## WORK ITEM
Print the records exactly as given.

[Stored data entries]
= Beginning of Section =

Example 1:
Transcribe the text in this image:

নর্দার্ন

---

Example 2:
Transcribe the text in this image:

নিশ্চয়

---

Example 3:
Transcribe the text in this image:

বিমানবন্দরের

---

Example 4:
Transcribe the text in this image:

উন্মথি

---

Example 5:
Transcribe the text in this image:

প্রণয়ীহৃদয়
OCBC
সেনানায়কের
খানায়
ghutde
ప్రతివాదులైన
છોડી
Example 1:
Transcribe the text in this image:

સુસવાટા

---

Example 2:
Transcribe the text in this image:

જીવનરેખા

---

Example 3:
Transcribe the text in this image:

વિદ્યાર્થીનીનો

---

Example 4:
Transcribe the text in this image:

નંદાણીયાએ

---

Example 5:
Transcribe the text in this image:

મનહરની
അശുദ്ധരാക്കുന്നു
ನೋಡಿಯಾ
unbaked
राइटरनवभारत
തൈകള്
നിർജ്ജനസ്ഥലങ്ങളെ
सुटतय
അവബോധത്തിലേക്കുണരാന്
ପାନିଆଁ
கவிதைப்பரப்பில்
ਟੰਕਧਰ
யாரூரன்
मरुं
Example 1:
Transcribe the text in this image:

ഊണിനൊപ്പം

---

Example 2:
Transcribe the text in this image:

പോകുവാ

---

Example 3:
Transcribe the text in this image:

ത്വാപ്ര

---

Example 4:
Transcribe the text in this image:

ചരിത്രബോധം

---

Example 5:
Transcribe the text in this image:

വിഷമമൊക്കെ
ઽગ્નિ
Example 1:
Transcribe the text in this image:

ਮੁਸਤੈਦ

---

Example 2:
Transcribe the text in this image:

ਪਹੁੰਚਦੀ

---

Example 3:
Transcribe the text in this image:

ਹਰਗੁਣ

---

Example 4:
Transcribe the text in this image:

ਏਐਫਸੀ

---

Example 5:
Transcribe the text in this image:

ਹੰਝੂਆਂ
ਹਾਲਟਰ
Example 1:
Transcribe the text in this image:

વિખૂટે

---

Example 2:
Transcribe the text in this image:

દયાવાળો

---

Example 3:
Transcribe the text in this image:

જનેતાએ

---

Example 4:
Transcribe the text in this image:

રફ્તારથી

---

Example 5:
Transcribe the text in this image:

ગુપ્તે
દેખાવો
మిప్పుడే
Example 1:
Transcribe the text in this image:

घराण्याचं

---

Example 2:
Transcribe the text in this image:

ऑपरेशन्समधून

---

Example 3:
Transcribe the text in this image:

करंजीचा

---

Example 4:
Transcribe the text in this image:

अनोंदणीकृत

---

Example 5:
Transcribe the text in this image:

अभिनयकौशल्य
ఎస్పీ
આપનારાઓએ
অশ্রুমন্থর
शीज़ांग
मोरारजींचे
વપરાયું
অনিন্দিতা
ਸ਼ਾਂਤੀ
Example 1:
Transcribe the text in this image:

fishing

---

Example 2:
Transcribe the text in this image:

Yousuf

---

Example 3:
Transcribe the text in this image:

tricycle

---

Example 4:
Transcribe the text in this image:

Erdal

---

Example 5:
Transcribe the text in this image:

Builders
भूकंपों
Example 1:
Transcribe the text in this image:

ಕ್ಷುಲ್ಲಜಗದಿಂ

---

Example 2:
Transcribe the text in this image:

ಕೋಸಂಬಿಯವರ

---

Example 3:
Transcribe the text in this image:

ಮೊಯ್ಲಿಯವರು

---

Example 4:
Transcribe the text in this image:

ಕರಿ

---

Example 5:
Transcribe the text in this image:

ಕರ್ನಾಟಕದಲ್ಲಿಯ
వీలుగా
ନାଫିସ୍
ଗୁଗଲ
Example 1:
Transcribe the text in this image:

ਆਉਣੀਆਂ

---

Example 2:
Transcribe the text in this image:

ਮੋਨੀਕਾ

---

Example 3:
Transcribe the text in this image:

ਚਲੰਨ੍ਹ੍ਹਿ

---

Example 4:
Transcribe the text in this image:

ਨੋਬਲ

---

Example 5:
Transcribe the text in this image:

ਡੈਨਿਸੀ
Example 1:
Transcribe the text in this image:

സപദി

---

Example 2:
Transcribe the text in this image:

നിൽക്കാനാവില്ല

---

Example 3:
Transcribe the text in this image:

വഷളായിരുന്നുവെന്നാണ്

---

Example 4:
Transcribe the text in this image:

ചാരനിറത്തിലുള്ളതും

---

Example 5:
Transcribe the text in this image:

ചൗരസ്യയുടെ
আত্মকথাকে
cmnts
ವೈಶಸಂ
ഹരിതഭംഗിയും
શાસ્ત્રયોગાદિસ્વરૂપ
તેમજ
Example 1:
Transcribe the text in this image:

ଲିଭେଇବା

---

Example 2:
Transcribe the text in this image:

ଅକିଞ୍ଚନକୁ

= End of Section =

## THE COMPLETED TASK
Example 1:
Transcribe the text in this image:

নর্দার্ন

---

Example 2:
Transcribe the text in this image:

নিশ্চয়

---

Example 3:
Transcribe the text in this image:

বিমানবন্দরের

---

Example 4:
Transcribe the text in this image:

উন্মথি

---

Example 5:
Transcribe the text in this image:

প্রণয়ীহৃদয়
OCBC
সেনানায়কের
খানায়
ghutde
ప్రతివాదులైన
છોડી
Example 1:
Transcribe the text in this image:

સુસવાટા

---

Example 2:
Transcribe the text in this image:

જીવનરેખા

---

Example 3:
Transcribe the text in this image:

વિદ્યાર્થીનીનો

---

Example 4:
Transcribe the text in this image:

નંદાણીયાએ

---

Example 5:
Transcribe the text in this image:

મનહરની
അശുദ്ധരാക്കുന്നു
ನೋಡಿಯಾ
unbaked
राइटरनवभारत
തൈകള്
നിർജ്ജനസ്ഥലങ്ങളെ
सुटतय
അവബോധത്തിലേക്കുണരാന്
ପାନିଆଁ
கவிதைப்பரப்பில்
ਟੰਕਧਰ
யாரூரன்
मरुं
Example 1:
Transcribe the text in this image:

ഊണിനൊപ്പം

---

Example 2:
Transcribe the text in this image:

പോകുവാ

---

Example 3:
Transcribe the text in this image:

ത്വാപ്ര

---

Example 4:
Transcribe the text in this image:

ചരിത്രബോധം

---

Example 5:
Transcribe the text in this image:

വിഷമമൊക്കെ
ઽગ્નિ
Example 1:
Transcribe the text in this image:

ਮੁਸਤੈਦ

---

Example 2:
Transcribe the text in this image:

ਪਹੁੰਚਦੀ

---

Example 3:
Transcribe the text in this image:

ਹਰਗੁਣ

---

Example 4:
Transcribe the text in this image:

ਏਐਫਸੀ

---

Example 5:
Transcribe the text in this image:

ਹੰਝੂਆਂ
ਹਾਲਟਰ
Example 1:
Transcribe the text in this image:

વિખૂટે

---

Example 2:
Transcribe the text in this image:

દયાવાળો

---

Example 3:
Transcribe the text in this image:

જનેતાએ

---

Example 4:
Transcribe the text in this image:

રફ્તારથી

---

Example 5:
Transcribe the text in this image:

ગુપ્તે
દેખાવો
మిప్పుడే
Example 1:
Transcribe the text in this image:

घराण्याचं

---

Example 2:
Transcribe the text in this image:

ऑपरेशन्समधून

---

Example 3:
Transcribe the text in this image:

करंजीचा

---

Example 4:
Transcribe the text in this image:

अनोंदणीकृत

---

Example 5:
Transcribe the text in this image:

अभिनयकौशल्य
ఎస్పీ
આપનારાઓએ
অশ্রুমন্থর
शीज़ांग
मोरारजींचे
વપરાયું
অনিন্দিতা
ਸ਼ਾਂਤੀ
Example 1:
Transcribe the text in this image:

fishing

---

Example 2:
Transcribe the text in this image:

Yousuf

---

Example 3:
Transcribe the text in this image:

tricycle

---

Example 4:
Transcribe the text in this image:

Erdal

---

Example 5:
Transcribe the text in this image:

Builders
भूकंपों
Example 1:
Transcribe the text in this image:

ಕ್ಷುಲ್ಲಜಗದಿಂ

---

Example 2:
Transcribe the text in this image:

ಕೋಸಂಬಿಯವರ

---

Example 3:
Transcribe the text in this image:

ಮೊಯ್ಲಿಯವರು

---

Example 4:
Transcribe the text in this image:

ಕರಿ

---

Example 5:
Transcribe the text in this image:

ಕರ್ನಾಟಕದಲ್ಲಿಯ
వీలుగా
ନାଫିସ୍
ଗୁଗଲ
Example 1:
Transcribe the text in this image:

ਆਉਣੀਆਂ

---

Example 2:
Transcribe the text in this image:

ਮੋਨੀਕਾ

---

Example 3:
Transcribe the text in this image:

ਚਲੰਨ੍ਹ੍ਹਿ

---

Example 4:
Transcribe the text in this image:

ਨੋਬਲ

---

Example 5:
Transcribe the text in this image:

ਡੈਨਿਸੀ
Example 1:
Transcribe the text in this image:

സപദി

---

Example 2:
Transcribe the text in this image:

നിൽക്കാനാവില്ല

---

Example 3:
Transcribe the text in this image:

വഷളായിരുന്നുവെന്നാണ്

---

Example 4:
Transcribe the text in this image:

ചാരനിറത്തിലുള്ളതും

---

Example 5:
Transcribe the text in this image:

ചൗരസ്യയുടെ
আত্মকথাকে
cmnts
ವೈಶಸಂ
ഹരിതഭംഗിയും
શાસ્ત્રયોગાદિસ્વરૂપ
તેમજ
Example 1:
Transcribe the text in this image:

ଲିଭେଇବା

---

Example 2:
Transcribe the text in this image:

ଅକିଞ୍ଚନକୁ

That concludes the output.